## TEXTE SUPPORT
=======

Démocratie alimentaire, droit à l’alimentation, transformation du modèle agricole
La logique des communs, outil au service de la Sécurité Sociale de l’Alimentation
Publié le 27 novembre 2024 par clem.alx
Dominique Paturel

Chercheuse en Sciences de Gestion associée à UMR 951 Innovation, Collectif Démocratie Alimentaire, membre du Collectif « Pour une SSA », membre de la Fondation Copernic, adhérente à PEPS (Pour une Ecologie Sociale et Populaire)

La capacité des projets de Sécurité Sociale de l’Alimentation de faire vivre sur le terrain, une démocratie alimentaire directe, associant bénéficiaires et producteurs sans aucune exclusive et notamment pas celle qui serait basée sur le budget, est le gage de leur succès.
Ces modalités de gestion démocratique de ressources communes, vitales pour tous, par des collectifs locaux rapprochent le SSA des communs.
L’alimentation et le monde agricole et de l’agroalimentaires sont des systèmes dont la transformation demande l’apport de recherche participative.

 

 

Vous êtes co fondatrice du Collectif Démocratie Alimentaire qui anime la lutte pour la Sécurité Sociale de l’Alimentation.
Comment avez-vous plongé dans cette question de l’alimentation ?
Je m’y suis intéressée en tant que chercheuse au Campus agro de Montpellier, en m’appuyant d’abord sur les travaux de Yuna Chiffoleau sur les circuits courts, puis sur l’ouvrage de Louis Malassis « Nourrir les hommes », fondement de la modernité du système alimentaire, et les travaux de Tim Lang, chercheur en santé publique concernant la démocratie alimentaire.
Comprendre l’alimentation, c’est la saisir comme système alimentaire, c’est comprendre qu’il faut des activités de production agricole, de transformation de ces produits, de logistique, de dispositifs techniques et enfin des lieux et des produits à consommer, pour pouvoir manger. On ne peut manger sans cet ensemble d’activités : ce qui compte ce sont les conditions sociales (travail, rémunération, organisation, etc.) dans lesquelles tout cela est produit. Les questions de la logistique, mais aussi des déchets sont importantes et transversales au système.

=======

## ENTRÉES DE DONNÉES

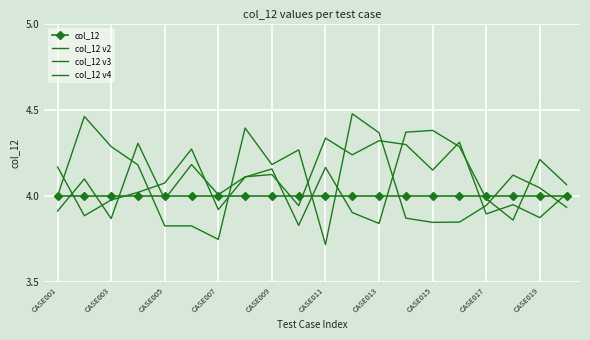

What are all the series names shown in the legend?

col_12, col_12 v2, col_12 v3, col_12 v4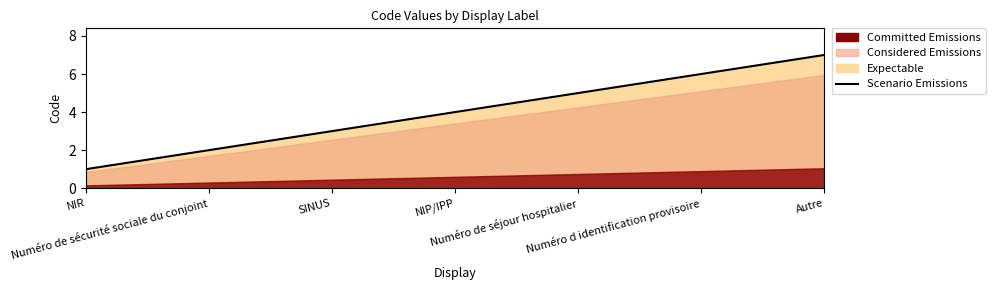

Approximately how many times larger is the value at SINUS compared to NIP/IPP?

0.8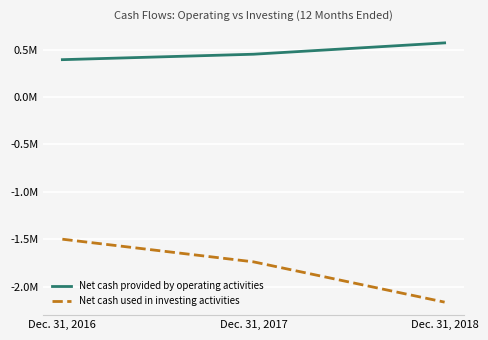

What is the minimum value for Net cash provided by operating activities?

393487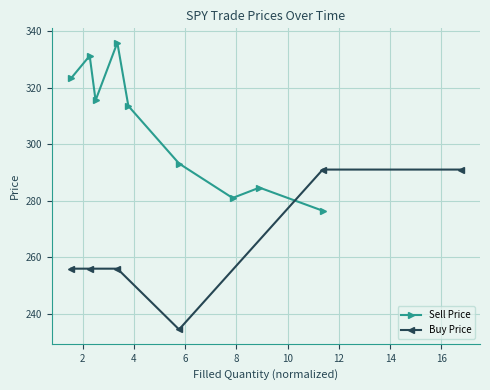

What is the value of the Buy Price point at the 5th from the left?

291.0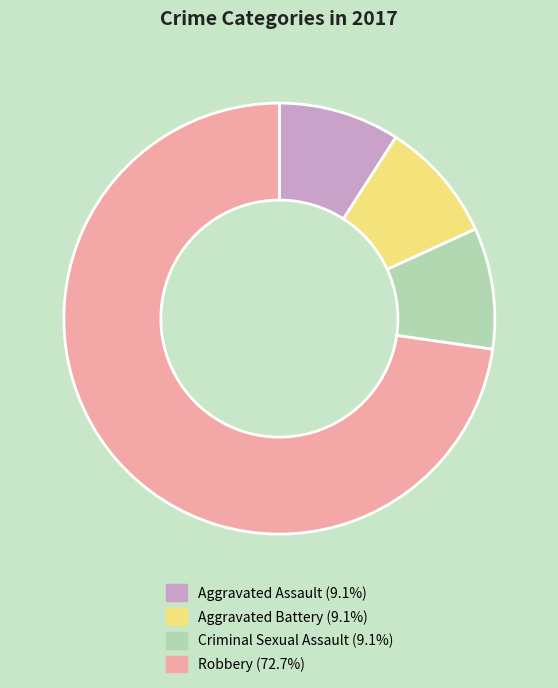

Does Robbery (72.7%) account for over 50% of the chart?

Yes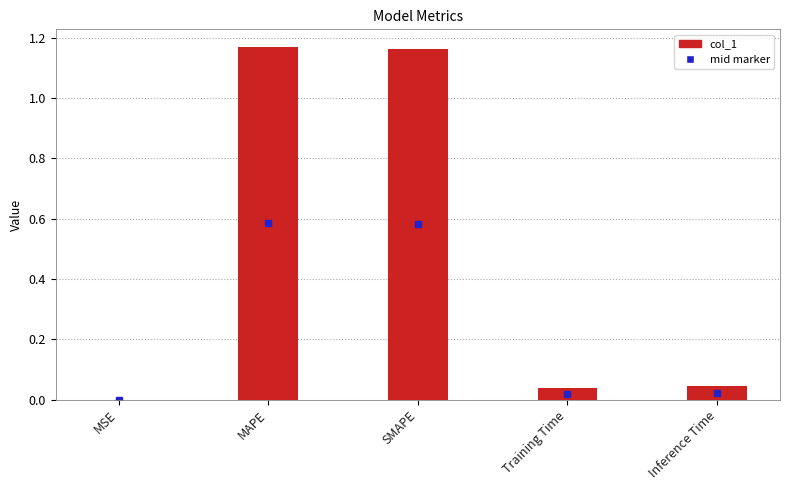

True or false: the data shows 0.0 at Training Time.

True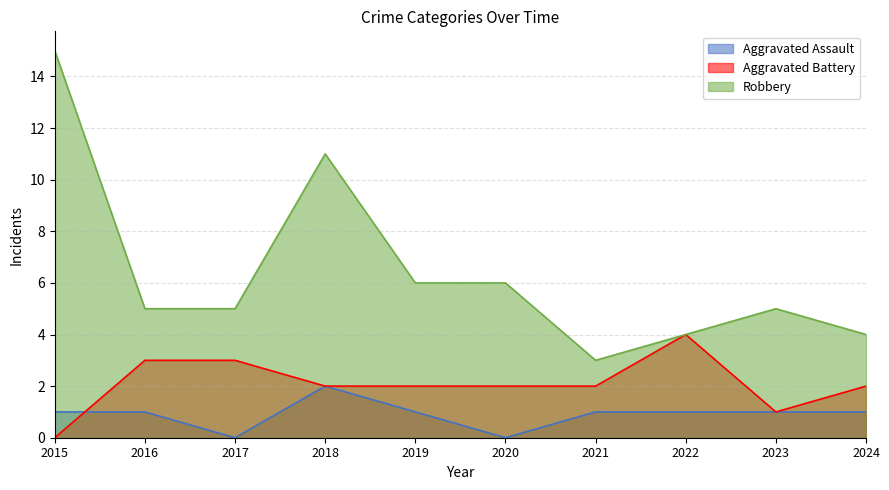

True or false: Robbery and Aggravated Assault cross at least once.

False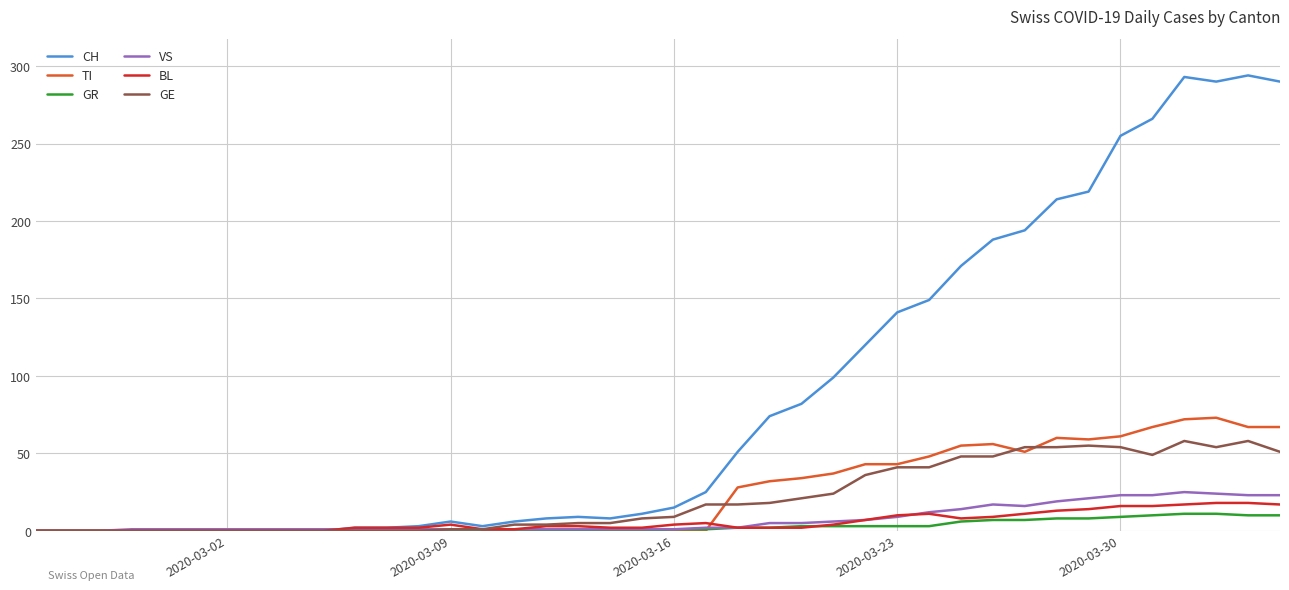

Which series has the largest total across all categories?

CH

=======

## QUESTIONS SUR LE TEXTE
a - Répondez brièvement à ces questions sur le texte support.
(i) À quelle date l’article a-t-il été publié ?
(ii) Dans quel établissement Dominique Paturel s’est-elle intéressée à l’alimentation en tant que chercheuse ?
(iii) Quel est le titre de l’ouvrage de Louis Malassis mentionné ?
b - Indiquez si chaque affirmation concorde avec le texte support. Répondez par oui ou non et citez les mots décisifs.
(i) Dominique Paturel est membre de la Fondation Copernic.
(ii) Tim Lang est présenté comme chercheur en économie.
(iii) Les projets de Sécurité Sociale de l’Alimentation peuvent écarter des participants en fonction de leur budget.
c - Recopiez le passage du texte support compris entre « Chercheuse en Sciences » et « Sociale et Populaire) », ces deux bornes incluses.

## RÉPONSES SUCCESSIVES
a -
(i) Le 27 novembre 2024.
(ii) Au Campus agro de Montpellier.
(iii) « Nourrir les hommes ».

b -
(i) Oui : « membre de la Fondation Copernic ».
(ii) Non : « Tim Lang, chercheur en santé publique ».
(iii) Non : « sans aucune exclusive et notamment pas celle qui serait basée sur le budget ».

c -
Chercheuse en Sciences de Gestion associée à UMR 951 Innovation, Collectif Démocratie Alimentaire, membre du Collectif « Pour une SSA », membre de la Fondation Copernic, adhérente à PEPS (Pour une Ecologie Sociale et Populaire)